Dans « Issu du feu », le noir se révèle sous de multiples facettes : les noirs devrait-on dire tant Lee Bae décline leur gamme du noir profond au gris presque clair en juxtaposant et collant les multiples morceaux de charbon de bois, comme une table de marqueterie. Il joue avec ses brillances, avec ses effets de moire, avec ses aspects nacrés, nés de mouvements donnés en surface par la structure des morceaux de bois choisis.
Dans « Untitled » c’est tout le contraire : le noir est utilisé pour les profondeurs à l’aide de grands gestes. La densité de l’encre de charbon est utilisée pour dessiner des formes dont la force est augmentée par le contraste avec les surfaces blanches qui en dessinent les contours.
Dans Landscape, les compositions géométriques sont radicales, car elles opposent le noir et blanc, parfois la matière même, puisque le noir est apposé sur des morceaux de bois qui surplombent telle une falaise une surface blanche. Noir et blanc sont renvoyés dos à dos.
Brushstroke. Dans ses tout récents grands papiers, Lee Bae met du mouvement dans ses noirs et déploie les dégradés de leur transparence. Contrairement à la série Untitled où chaque forme est méticuleusement dessinée plusieurs fois en superposition, dans Brushstroke chaque forme ou signe, tracés avec de la poudre de charbon de bois, est le résultat d’un seul geste, sans repentir possible, d’une absolue fulgurance conjuguant à la fois concentration mentale et maîtrise corporelle. Proche de la calligraphie, cette écriture qui dans sa manière se rapproche d’une méthode traditionnelle témoigne en même temps d’un esprit très contemporain ainsi que d’une touche immanente, au sens où elle s’accomplit selon des principes que l’artiste se donne en visant une certaine perfection.
Issu du feu (White lines) sont des œuvres visuellement intrigantes. Lee Bae reprend ses compositions avec des morceaux de charbon, mais il les rythme en les ponctuant en surface avec de petits traits écrits au pastel gras blanc, comme des virgules sur un tableau noir. Histoire de mettre le noir en arrière-plan et de lui donner encore plus de perspective.

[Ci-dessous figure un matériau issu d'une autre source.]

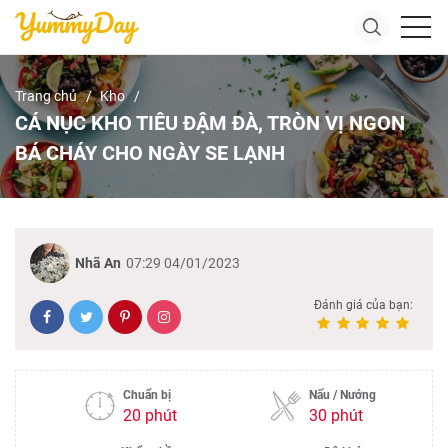
Trang chủ
Kho
CÁ NỤC KHO TIÊU ĐẬM ĐÀ, TRÒN VỊ NGON
BÁ CHÁY CHO NGÀY SE LẠNH
Nhã An
07:29 04/01/2023
Đánh giá của bạn:
Chuẩn bị
Nấu / Nướng
20 phút
30 phút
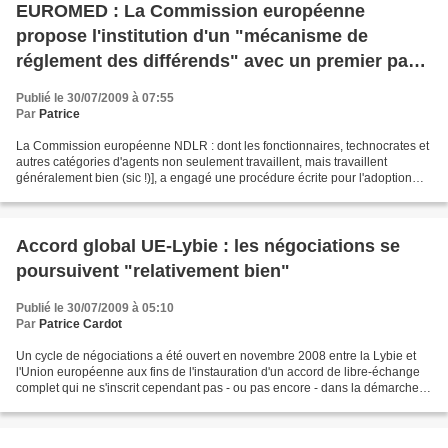
EUROMED : La Commission européenne
propose l'institution d'un "mécanisme de
réglement des différends" avec un premier pays
de la Région, la Tunisie
Publié le 30/07/2009 à 07:55
Par
Patrice
La Commission européenne NDLR : dont les fonctionnaires, technocrates et
autres catégories d'agents non seulement travaillent, mais travaillent
généralement bien (sic !)], a engagé une procédure écrite pour l'adoption
par le Conseil de l'Union européenne...
Accord global UE-Lybie : les négociations se
poursuivent "relativement bien"
Publié le 30/07/2009 à 05:10
Par
Patrice Cardot
Un cycle de négociations a été ouvert en novembre 2008 entre la Lybie et
l'Union européenne aux fins de l'instauration d'un accord de libre-échange
complet qui ne s'inscrit cependant pas - ou pas encore - dans la démarche
générale des accords d'association...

Enfin dans ses installations, toujours réalisées avec du bois brûlé ou carrément du charbon de bois, Lee Bae met le noir en relief. Il le façonne en boule, en fagot, ou en pointe, pour montrer que le noir peut aussi se percevoir sous l’angle du modelé, de la proéminence.

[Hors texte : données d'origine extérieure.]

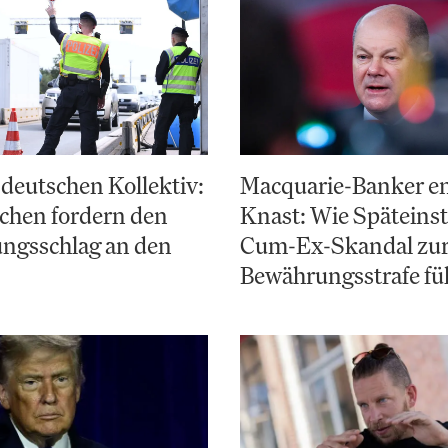
deutschen Kollektiv:
Macquarie-Banker e
chen fordern den
Knast: Wie Späteinst
ungsschlag an den
Cum-Ex-Skandal zu
Bewährungsstrafe fü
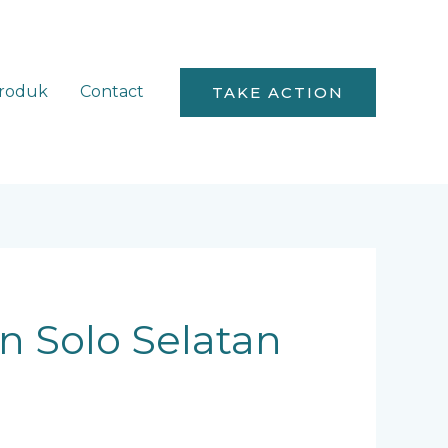
roduk
Contact
TAKE ACTION
n Solo Selatan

Lee Bae donne au bois brûlé un autre visage. Par des gestes très différents, il déploie toute son énergie humaine couplée avec son activité cérébrale. Des œuvres corporelles et mentales à la fois qui expriment sa recherche dans des formats de musée, alors que Lee Ufan les déborde largement, exalte le geste de l’artisan-artiste empreint d’une culture précise, celle de la Corée.